- Opening Delimiter -

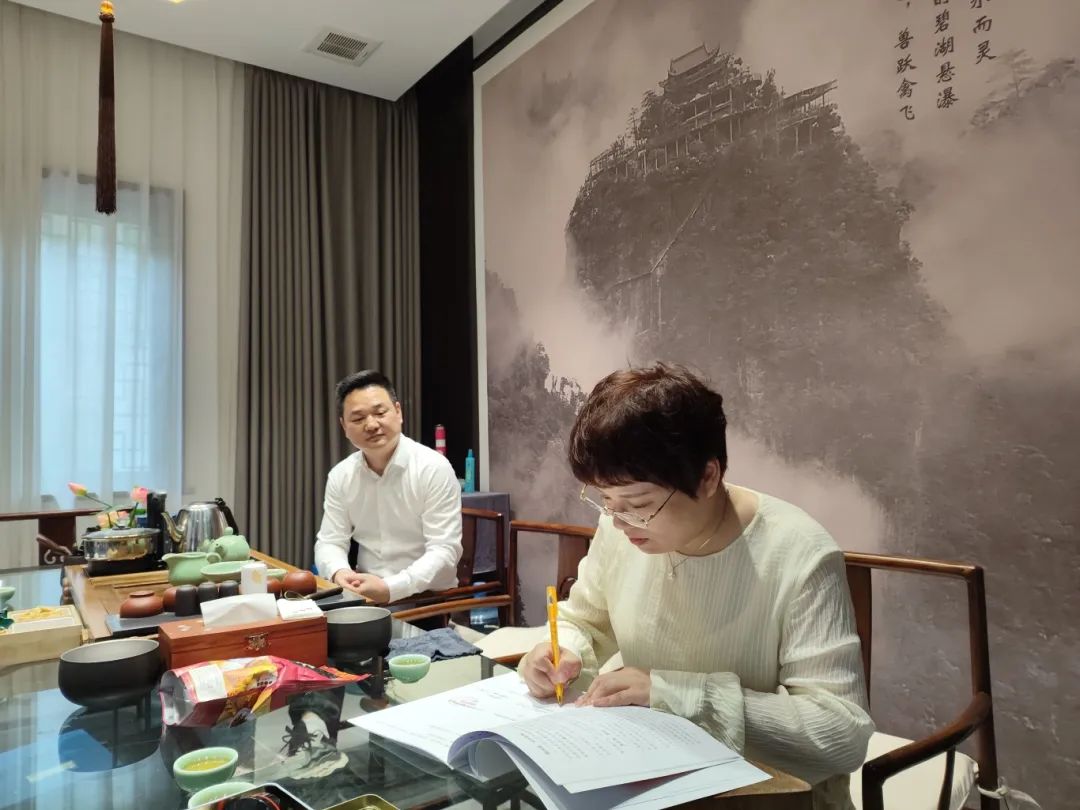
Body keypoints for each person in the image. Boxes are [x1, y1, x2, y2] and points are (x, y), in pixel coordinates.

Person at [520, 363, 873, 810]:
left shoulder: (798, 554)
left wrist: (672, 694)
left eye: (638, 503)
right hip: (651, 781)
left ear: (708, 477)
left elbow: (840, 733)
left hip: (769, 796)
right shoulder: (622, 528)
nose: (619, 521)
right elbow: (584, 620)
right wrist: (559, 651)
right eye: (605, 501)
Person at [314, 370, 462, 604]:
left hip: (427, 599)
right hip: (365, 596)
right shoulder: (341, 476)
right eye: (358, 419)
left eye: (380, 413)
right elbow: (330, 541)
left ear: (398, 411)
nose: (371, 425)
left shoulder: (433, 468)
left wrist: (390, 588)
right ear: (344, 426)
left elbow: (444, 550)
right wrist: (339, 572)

- Closing Delimiter -
- Opening Delimiter -

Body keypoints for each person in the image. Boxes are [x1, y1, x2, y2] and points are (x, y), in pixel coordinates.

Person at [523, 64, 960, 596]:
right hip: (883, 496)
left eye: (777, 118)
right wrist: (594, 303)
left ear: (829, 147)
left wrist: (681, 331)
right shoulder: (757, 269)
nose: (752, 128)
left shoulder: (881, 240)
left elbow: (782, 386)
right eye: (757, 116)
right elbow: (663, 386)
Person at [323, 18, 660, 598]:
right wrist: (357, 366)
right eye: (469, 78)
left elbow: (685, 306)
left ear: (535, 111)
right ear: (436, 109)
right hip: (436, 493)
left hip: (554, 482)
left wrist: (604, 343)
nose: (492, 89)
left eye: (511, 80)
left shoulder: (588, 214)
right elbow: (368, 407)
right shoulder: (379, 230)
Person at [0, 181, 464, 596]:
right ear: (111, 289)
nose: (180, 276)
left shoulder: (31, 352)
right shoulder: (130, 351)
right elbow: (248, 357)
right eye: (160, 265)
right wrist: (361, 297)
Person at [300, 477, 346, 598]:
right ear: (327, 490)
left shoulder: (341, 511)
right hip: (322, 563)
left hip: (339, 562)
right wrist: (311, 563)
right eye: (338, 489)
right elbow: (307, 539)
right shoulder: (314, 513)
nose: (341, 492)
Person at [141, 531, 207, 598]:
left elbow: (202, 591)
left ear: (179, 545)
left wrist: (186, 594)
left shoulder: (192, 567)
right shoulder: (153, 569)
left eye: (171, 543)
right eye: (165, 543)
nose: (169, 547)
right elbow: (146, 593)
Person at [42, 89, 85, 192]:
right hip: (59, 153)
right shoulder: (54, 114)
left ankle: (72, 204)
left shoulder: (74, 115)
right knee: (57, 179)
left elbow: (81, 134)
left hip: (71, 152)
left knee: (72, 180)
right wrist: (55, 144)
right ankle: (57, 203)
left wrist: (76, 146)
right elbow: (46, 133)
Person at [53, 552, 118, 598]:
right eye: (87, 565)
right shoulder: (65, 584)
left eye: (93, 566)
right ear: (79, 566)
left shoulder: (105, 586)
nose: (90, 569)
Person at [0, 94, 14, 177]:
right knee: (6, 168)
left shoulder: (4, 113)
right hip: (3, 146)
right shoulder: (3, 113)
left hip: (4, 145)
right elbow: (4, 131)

- Closing Delimiter -

Assignment: Every line from the line containing "left hip: (427, 599)" through the line containing "right wrist: (339, 572)" in the records above must be retyped exactly. Leave out the rest.

Answer to the exercise:
left hip: (427, 599)
right hip: (365, 596)
right shoulder: (341, 476)
right eye: (358, 419)
left eye: (380, 413)
right elbow: (330, 541)
left ear: (398, 411)
nose: (371, 425)
left shoulder: (433, 468)
left wrist: (390, 588)
right ear: (344, 426)
left elbow: (444, 550)
right wrist: (339, 572)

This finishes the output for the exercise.